Letter: Our students cannot afford more absences

Published 10:28 am Sunday, April 17, 2022

Dr. Robert R. Redfield Jr.

Former director of the Centers for Disease Control and Prevention from 2018-2021

Louisiana has seen an encouraging drop in COVID-19 cases on public school campuses, which has prompted the state’s public health officials to revise quarantine policy in K-12 schools with an eye toward decreasing missed classroom time.

Email newsletter signup

State public health officials announced three options for K-12 schools to choose from based on the needs of their community. These are good, common-sense steps to put kids first. The overall plan is solid. The challenge now is to go beyond basic flow-chart guidelines, to do even more to keep kids in schools, and to keep COVID-19 out of them.

The first option hews most closely to CDC recommendations. Only unvaccinated students must quarantine after a close exposure. However, the guidance still makes a test optional after five days of quarantine, noting that “limited availability of diagnostic tests may make it difficult for an asymptomatic individual to find testing.”

The third option changes the rules for schools that require universal masking. Potentially exposed students and staff never need to quarantine if they don’t show symptoms. Unfortunately, the inconsistency of protectiveness among most masks means too many sick students will stay in school, especially if we see another surge from new, highly transmissible mutations of SARS-CoV-2.

Only the second option presents a true “Test-to-Stay” solution, which is the most effective way to keep kids in school safely.

An optimal Test-to-Stay protocol conducts routine testing of students and staff twice a week to determine who is asymptomatically infected. Those who test negative stay in the classroom, while those who test positive remain home until they are no longer positive. This protocol would effectively hone in on getting positive infections out of the transmission cycle while keeping schools open.

This model has proven to be effective and Louisiana has resources to carry out a robust Test-to-Stay initiative. The state has access to ample ESSER funding that has been largely underutilized.

Unfortunately, COVID-19 preparedness has been a low budgeting priority, and this could have deleterious implications as new variants emerge. For example, across all the 58 schools that make up the Calcasieu Parish school district, no ESSER III dollars have been allocated to any category related to COVID-19 training, testing, vaccination, contact tracing, or mitigation.

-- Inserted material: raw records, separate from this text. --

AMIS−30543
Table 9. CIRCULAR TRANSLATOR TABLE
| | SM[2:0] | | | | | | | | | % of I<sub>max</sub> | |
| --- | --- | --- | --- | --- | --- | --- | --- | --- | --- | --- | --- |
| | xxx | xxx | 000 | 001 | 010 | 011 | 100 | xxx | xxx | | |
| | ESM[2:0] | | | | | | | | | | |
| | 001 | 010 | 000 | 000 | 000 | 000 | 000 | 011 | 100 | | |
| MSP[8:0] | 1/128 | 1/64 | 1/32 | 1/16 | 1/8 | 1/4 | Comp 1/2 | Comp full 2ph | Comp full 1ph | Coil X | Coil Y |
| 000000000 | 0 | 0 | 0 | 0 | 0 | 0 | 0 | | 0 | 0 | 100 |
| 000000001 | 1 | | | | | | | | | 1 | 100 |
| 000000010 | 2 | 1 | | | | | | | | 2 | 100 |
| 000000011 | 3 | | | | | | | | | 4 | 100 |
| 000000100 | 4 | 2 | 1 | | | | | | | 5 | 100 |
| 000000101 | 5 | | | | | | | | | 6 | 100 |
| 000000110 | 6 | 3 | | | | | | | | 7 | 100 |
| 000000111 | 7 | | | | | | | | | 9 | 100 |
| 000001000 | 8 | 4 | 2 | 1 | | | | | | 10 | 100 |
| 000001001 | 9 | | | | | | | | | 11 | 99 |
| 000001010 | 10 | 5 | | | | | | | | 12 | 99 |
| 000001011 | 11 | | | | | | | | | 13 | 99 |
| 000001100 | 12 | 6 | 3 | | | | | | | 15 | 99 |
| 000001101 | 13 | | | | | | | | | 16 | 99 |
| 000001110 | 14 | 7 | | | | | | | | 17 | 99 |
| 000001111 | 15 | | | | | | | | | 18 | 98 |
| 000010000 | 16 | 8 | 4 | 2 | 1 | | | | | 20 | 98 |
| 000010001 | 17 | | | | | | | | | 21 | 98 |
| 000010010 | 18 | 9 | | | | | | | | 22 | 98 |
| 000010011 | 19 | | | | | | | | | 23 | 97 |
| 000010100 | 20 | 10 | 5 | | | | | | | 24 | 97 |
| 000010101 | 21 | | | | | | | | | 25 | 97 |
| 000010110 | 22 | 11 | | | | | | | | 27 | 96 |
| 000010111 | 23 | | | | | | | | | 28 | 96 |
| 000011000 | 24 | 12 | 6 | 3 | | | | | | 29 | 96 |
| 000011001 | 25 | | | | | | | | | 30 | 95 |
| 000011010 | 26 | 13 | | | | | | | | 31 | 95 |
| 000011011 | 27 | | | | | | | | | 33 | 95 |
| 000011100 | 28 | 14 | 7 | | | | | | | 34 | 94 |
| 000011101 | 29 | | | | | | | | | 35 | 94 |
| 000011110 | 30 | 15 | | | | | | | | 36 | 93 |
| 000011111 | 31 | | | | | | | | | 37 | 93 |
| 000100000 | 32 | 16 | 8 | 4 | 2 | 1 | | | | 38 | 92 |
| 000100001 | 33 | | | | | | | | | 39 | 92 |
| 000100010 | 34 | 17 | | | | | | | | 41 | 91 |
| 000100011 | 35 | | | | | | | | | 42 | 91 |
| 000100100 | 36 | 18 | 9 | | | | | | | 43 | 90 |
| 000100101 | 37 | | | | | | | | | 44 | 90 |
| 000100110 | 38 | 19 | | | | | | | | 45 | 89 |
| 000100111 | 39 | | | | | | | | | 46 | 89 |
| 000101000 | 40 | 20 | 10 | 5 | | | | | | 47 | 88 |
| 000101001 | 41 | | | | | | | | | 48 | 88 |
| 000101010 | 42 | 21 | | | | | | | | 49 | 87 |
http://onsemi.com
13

The fastest, safest, and most durable way back to normalcy is to conduct more tests, more often. Louisiana should lean on the expertise not only of its government health officials, but of private sector partners who have the proven capabilities to provide tests to K-12 schools. Schools and their associated local public health departments need to utilize all the tools available to get the job done.

Our kids cannot afford more absences. While COVID cases may be plummeting, it is incumbent on us to avoid plummeting academic scores within our school systems.

Louisiana’s underutilized $3.5 billion in federal assistance has the potential to proactively make Test-to-Stay a widespread reality. Let’s use all the resources to get it done!